▸ **PROBLEM**
Retype, word for word, every line from the one holding "内核的SALT 表位于代码清单13-2 的内核数据段中，从第338" through the one holding "如图13-9 所示，用户程序内的SALT 表，每个条目是256" in the entries below, both included, and only those lines.

Stored data
--- --- ---
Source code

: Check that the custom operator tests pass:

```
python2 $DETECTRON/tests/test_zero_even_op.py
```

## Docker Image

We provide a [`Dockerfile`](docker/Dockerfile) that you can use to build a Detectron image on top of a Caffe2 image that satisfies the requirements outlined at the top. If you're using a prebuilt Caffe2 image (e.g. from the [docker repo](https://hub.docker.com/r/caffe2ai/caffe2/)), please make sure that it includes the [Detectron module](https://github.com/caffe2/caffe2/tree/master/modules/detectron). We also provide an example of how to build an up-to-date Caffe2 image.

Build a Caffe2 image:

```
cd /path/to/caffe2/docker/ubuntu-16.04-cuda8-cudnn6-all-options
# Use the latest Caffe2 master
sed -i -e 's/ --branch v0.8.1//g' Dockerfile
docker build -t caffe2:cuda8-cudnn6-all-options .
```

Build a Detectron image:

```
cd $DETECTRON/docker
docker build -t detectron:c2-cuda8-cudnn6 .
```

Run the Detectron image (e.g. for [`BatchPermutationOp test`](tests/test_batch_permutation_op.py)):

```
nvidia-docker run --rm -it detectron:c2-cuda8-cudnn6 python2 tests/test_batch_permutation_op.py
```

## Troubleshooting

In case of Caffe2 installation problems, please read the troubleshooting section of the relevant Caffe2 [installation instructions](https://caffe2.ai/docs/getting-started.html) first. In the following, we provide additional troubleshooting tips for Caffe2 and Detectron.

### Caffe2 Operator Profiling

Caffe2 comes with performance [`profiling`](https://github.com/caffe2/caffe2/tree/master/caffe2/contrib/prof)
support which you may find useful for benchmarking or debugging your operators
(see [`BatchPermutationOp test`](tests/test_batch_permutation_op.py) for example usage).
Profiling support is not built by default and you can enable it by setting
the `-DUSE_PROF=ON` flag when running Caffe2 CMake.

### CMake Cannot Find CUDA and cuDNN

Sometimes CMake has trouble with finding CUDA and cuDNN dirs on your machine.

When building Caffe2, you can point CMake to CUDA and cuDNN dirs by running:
--- --- ---
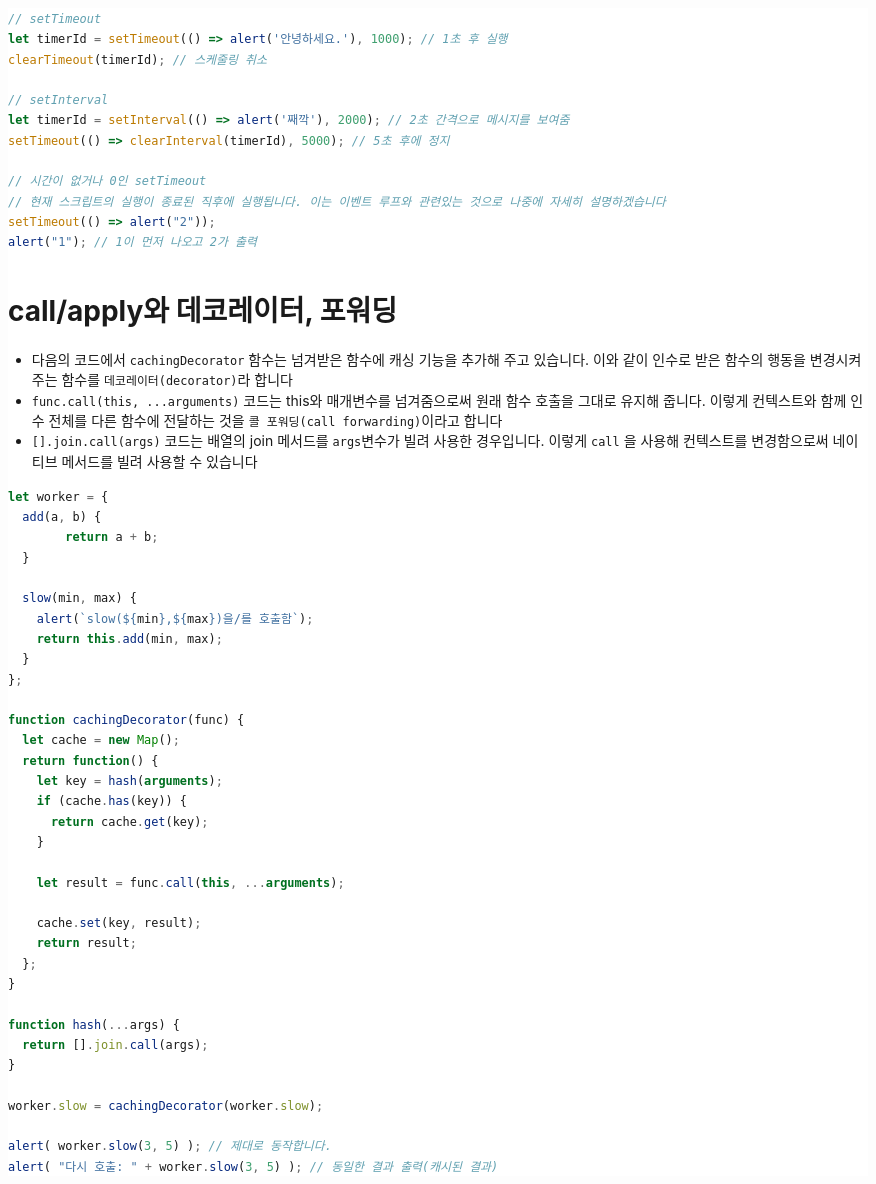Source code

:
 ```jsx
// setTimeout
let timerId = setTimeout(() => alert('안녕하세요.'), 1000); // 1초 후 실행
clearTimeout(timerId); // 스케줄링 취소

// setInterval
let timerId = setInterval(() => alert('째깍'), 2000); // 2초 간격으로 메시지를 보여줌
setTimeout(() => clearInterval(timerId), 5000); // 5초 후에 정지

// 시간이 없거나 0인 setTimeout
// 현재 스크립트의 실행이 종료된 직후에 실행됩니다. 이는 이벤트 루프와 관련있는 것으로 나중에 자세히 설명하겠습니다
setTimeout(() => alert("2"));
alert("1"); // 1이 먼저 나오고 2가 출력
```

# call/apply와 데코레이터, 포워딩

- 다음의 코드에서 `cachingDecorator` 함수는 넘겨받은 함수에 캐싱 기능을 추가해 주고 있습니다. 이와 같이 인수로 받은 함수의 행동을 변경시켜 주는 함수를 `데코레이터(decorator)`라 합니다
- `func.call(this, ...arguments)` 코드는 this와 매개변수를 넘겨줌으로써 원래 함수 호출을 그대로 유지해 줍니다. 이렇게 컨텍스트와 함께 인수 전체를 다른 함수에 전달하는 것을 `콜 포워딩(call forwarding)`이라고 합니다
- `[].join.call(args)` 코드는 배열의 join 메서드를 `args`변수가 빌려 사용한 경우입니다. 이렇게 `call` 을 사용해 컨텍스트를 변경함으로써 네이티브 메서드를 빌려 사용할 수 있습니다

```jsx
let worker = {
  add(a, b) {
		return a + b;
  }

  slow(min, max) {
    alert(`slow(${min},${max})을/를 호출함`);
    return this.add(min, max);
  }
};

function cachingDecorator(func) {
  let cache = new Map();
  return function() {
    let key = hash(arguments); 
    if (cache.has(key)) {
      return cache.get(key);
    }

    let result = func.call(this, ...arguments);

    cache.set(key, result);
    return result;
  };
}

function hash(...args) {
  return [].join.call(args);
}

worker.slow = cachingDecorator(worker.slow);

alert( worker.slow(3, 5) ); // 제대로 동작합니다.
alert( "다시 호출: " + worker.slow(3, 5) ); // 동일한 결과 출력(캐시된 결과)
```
--- --- ---
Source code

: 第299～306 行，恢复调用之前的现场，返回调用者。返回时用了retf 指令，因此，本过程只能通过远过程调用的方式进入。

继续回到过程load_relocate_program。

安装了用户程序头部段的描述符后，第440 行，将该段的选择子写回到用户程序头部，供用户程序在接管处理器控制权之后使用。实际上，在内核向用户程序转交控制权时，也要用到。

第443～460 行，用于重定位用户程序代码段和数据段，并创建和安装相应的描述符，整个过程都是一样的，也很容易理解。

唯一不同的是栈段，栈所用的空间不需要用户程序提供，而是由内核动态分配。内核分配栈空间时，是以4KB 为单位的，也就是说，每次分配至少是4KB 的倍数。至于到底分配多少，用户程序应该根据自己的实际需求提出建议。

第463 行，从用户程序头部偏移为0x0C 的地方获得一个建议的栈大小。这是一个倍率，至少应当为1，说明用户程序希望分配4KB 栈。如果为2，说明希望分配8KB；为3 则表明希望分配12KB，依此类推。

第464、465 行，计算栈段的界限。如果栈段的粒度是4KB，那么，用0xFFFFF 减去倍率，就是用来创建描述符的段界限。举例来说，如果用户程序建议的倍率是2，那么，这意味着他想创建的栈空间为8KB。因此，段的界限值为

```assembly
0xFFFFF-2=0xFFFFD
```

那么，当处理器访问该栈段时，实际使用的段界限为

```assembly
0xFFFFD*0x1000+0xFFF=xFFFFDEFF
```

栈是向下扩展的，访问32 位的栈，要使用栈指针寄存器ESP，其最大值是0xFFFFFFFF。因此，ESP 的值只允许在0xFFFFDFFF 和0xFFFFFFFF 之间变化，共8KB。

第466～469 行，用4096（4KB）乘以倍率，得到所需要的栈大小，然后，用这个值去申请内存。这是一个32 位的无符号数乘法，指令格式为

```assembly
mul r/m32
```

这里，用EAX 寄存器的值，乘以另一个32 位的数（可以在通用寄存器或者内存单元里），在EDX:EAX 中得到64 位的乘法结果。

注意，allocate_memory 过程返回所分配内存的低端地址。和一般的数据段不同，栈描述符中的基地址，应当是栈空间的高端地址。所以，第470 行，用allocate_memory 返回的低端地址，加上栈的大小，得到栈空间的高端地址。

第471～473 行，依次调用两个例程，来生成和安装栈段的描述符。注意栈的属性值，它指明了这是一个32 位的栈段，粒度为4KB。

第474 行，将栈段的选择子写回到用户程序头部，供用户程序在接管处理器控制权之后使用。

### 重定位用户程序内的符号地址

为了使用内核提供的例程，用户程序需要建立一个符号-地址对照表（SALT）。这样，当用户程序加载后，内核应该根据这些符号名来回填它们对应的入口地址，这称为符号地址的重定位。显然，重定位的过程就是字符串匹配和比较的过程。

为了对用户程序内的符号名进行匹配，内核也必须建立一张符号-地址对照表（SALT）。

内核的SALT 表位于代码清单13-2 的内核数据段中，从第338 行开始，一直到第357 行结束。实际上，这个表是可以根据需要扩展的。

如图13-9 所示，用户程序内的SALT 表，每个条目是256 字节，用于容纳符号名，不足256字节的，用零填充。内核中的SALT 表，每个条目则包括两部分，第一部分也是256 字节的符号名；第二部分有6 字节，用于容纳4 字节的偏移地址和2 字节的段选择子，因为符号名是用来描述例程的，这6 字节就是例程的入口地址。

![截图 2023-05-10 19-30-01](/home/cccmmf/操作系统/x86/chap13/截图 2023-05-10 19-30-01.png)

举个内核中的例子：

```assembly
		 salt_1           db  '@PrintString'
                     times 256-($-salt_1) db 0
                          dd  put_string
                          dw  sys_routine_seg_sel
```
--- --- ---
▸ **RESULT FOR THIS TASK**
内核的SALT 表位于代码清单13-2 的内核数据段中，从第338 行开始，一直到第357 行结束。实际上，这个表是可以根据需要扩展的。

如图13-9 所示，用户程序内的SALT 表，每个条目是256 字节，用于容纳符号名，不足256字节的，用零填充。内核中的SALT 表，每个条目则包括两部分，第一部分也是256 字节的符号名；第二部分有6 字节，用于容纳4 字节的偏移地址和2 字节的段选择子，因为符号名是用来描述例程的，这6 字节就是例程的入口地址。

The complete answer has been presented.